Who's Surprised Stimulus "Magical Money Tree" Isn't Funding Reform?

Hey, I may be little, but I’m smart. People should pay attention to me. Back in January, I told you that the stimulus bill — before it even passed — would blow dollars away from education reform. What? You doubt that it’s true?

This week the American Enterprise Institute’s Andy Smarick put out its second “Education Stimulus Watch” brief (PDF) observes there is “little evidence that that states and districts are making reduction decisions with either reform or long-term considerations in mind.” One large obstacle to using the difficult times to effect creative change — besides plain-old bureaucratic inertia — is restrictive union contracts, notes Smarick.

Surprise, surprise.

In addition to the $75 billion in federal funds sucked by states and local districts into status quo preservation, there’s the great hope of $5 billion in competitive Race To The Top grant funds. Are those more likely to generate reform?
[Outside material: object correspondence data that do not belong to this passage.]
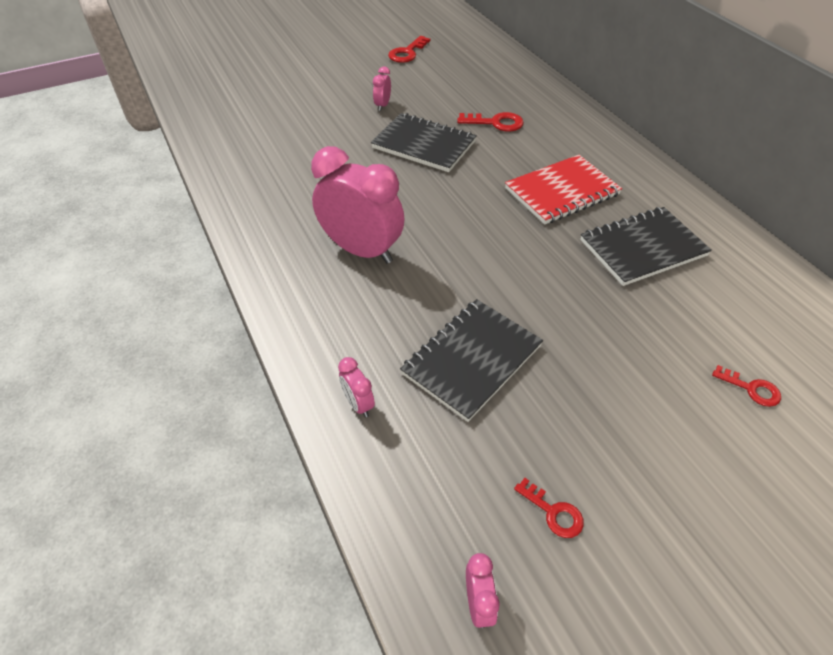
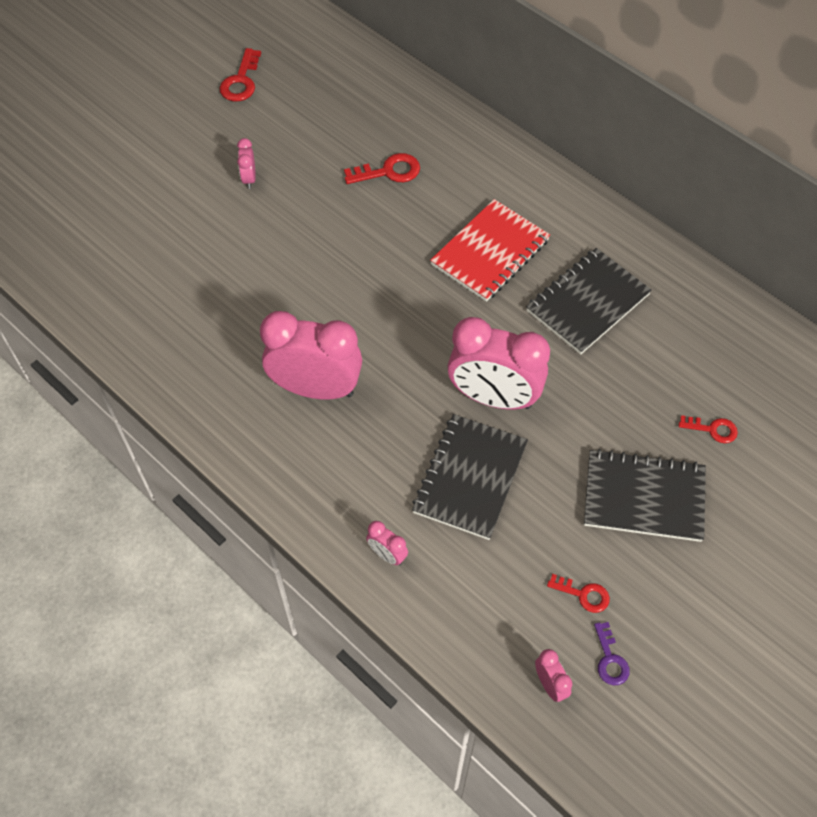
camera: 20 degrees left, 10 degrees up
(424, 145) = (321, 227): black notebook -> black notebook (643, 497)
(523, 299) = (493, 397): none -> pink clock
(562, 599) = (610, 659): none -> purple key

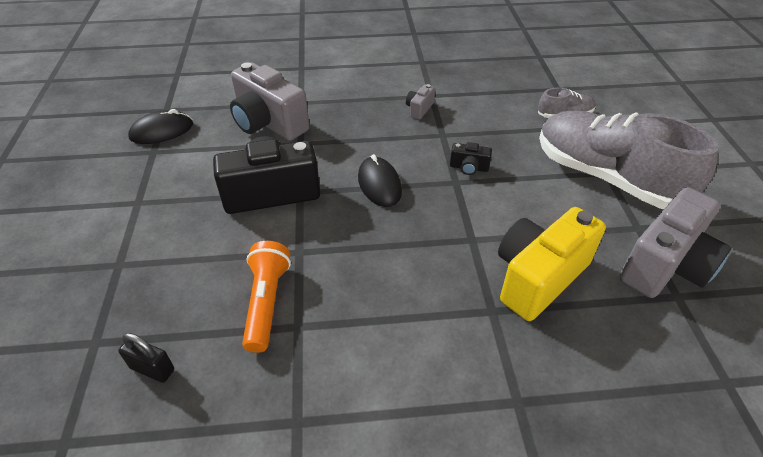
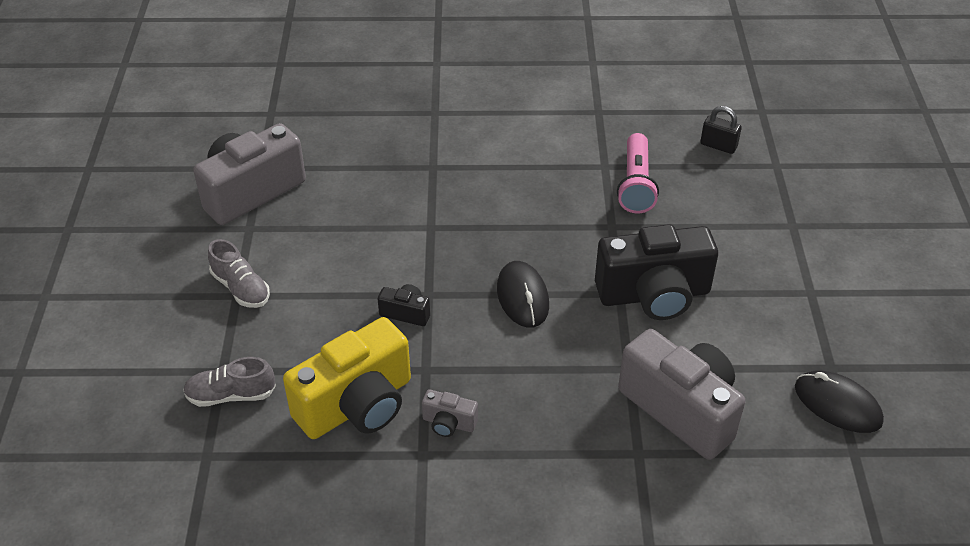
camera: 175 degrees left, 0 degrees up
(162, 131) = (837, 404): black mouse -> black mouse turned 60 degrees clockwise
(266, 303) = (636, 184): orange flashlight -> pink flashlight
(419, 109) = (449, 423): grey camera -> grey camera turned 75 degrees clockwise
(538, 277) = (379, 189): yellow camera -> yellow camera (357, 405)
(606, 177) = (241, 288): grey shoe -> grey shoe, size x0.42

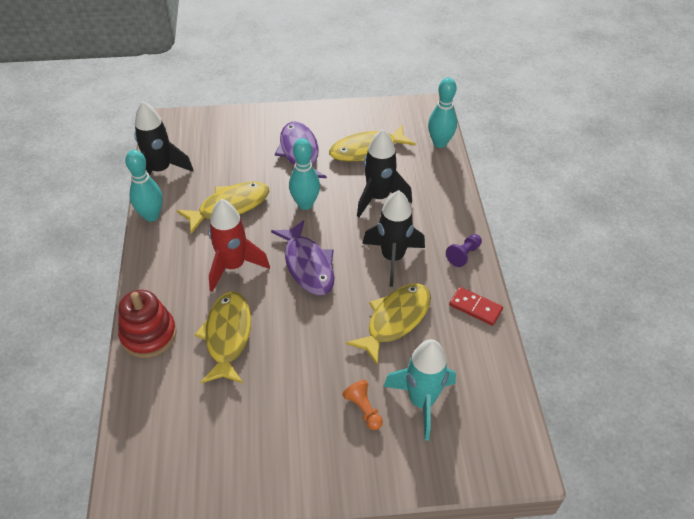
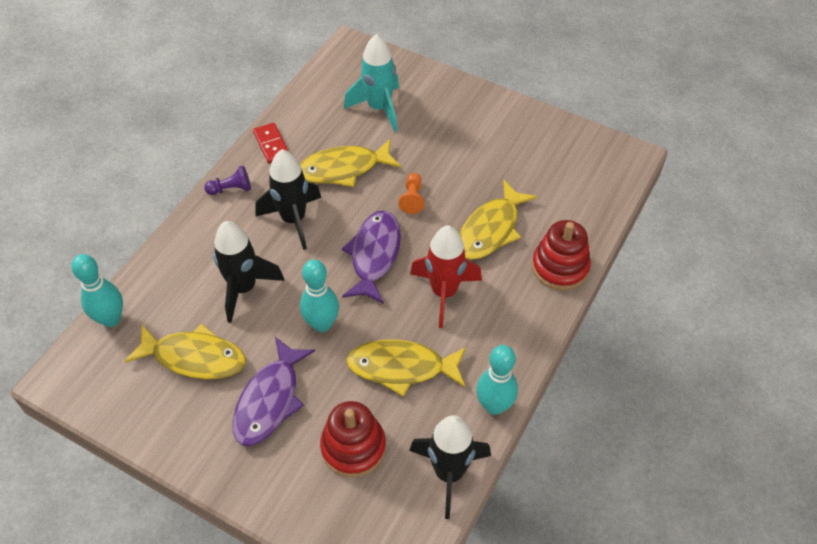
camera: 145 degrees left, 5 degrees up
(229, 156) = (353, 447): none -> red stacking toy
(363, 409) = (424, 124): orange pawn -> orange pawn (412, 198)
Smarick says reformers may need “to ratchet back their expectations” because of the ineffectiveness of the federal level:. The key will be implementation at the local level, and where is the incentive for officials to implement reforms well?

“It appears all but certain that the ARRA’s $75 billion in formula-based education programs are a lost cause for education reform,” Smarick concludes — or as I like to put it, blown out of the magical money tree and away from reform.

There is, however, still a strong flicker of hope for Race To The Top, but even at my young age I know not to put too much faith into the federal government on issues like these.